Here is one of the serialize_map methods from FastNBT:

fn serialize_map(self, _len: Option<usize>) -> Result<Self::SerializeMap> {
    Ok(SerializerMap {
        ser: self.ser,
        header: self.header.take(),
        trailer: Some(Tag::End),
    })
}

We simply create our SerializeMap type. The header is the delayed information we still need to write out. The main part of this type is the serialize_entry method:

fn serialize_entry<K: ?Sized, V: ?Sized>(&mut self, key: &K, value: &V) -> Result<()>
where
    K: Serialize,
    V: Serialize,
{
    // We're expected to serialize the key first. This gets us the name.
    // We cannot write it out yet because we do not yet have the tag type.
    let mut name = Vec::new();
    key.serialize(&mut NameSerializer { name: &mut name })?;

    let outer_tag = match std::str::from_utf8(&name) {
        // ...
        Ok(LONG_ARRAY_TOKEN) => Tag::LongArray,
        _ => Tag::Compound,
    };

    if let Some(header) = self.header.take() {
        write_header(&mut self.ser.writer, header, outer_tag)?;
    }

    match std::str::from_utf8(&name) {
        // ...
        Ok(LONG_ARRAY_TOKEN) => {
            self.trailer = None;
            value.serialize(ArraySerializer {
                ser: self.ser,
                tag: Tag::LongArray,
            })
        }
        _ => value.serialize(&mut Delayed {
            ser: &mut *self.ser,
            header: Some(DelayedHeader::MapEntry { outer_name: name }),
            is_list: false,
        }),
    }
}

(NB: This should be implemented as serialize_key and serialize_value separately, I need to fix that.)

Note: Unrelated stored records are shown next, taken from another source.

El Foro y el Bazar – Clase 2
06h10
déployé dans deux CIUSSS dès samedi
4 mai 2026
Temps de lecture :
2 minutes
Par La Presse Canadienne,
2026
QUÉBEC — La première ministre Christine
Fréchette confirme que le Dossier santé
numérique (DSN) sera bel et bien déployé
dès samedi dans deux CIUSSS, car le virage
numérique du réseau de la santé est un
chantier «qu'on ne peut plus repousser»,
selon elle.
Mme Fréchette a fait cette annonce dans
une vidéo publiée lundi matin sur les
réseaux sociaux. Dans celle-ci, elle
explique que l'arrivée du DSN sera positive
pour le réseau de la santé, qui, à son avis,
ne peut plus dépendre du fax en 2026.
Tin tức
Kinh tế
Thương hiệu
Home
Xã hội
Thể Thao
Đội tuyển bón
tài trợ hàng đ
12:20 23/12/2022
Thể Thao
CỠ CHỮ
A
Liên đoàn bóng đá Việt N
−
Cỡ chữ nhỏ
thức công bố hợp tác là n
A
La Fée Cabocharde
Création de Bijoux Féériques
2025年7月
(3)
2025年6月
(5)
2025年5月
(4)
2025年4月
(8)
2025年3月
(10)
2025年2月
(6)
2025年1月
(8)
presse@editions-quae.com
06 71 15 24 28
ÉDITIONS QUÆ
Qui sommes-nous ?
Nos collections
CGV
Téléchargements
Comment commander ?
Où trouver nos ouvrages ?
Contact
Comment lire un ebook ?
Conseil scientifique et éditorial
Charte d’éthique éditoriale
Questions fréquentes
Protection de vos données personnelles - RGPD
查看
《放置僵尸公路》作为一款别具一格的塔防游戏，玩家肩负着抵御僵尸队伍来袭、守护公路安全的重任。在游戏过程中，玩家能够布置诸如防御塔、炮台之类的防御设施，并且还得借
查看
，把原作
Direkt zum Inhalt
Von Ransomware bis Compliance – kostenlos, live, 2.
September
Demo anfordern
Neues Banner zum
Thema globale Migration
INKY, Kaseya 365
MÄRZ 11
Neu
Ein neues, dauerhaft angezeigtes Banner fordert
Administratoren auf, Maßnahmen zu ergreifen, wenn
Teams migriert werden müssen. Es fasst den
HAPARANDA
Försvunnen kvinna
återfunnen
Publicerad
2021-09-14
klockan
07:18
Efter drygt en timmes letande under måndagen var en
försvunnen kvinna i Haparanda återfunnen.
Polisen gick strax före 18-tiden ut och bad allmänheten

Here we can finally get the key and see if it matches our token string __fastnbt_long_array. If it does we divert serialization to the ArraySerializer that takes care of writing out the value (which we know will be modelled at bytes).

If it doesn't match the token, we know we're actually in a compound, and can serialize the map entry.

Custom Serialize implementation

Finally, we can write a quick custom implementation of Serialize for our LongArray:

impl Serialize for LongArray {
    fn serialize<S>(&self, serializer: S) -> Result<S::Ok, S::Error>
    where
        S: serde::Serializer,
    {
        #[derive(Serialize)]
        struct Inner {
            __fastnbt_long_array: ByteBuf,
        }

        Inner {
            __fastnbt_long_array: ByteBuf::from(self.to_bytes()),
        }
        .serialize(serializer)
    }
}

We just create a hidden type that matches the model, and call deserialize on that. Easy.

That completes the whole loop, and hopefully demonstrates a real case of mapping into the Serde data model.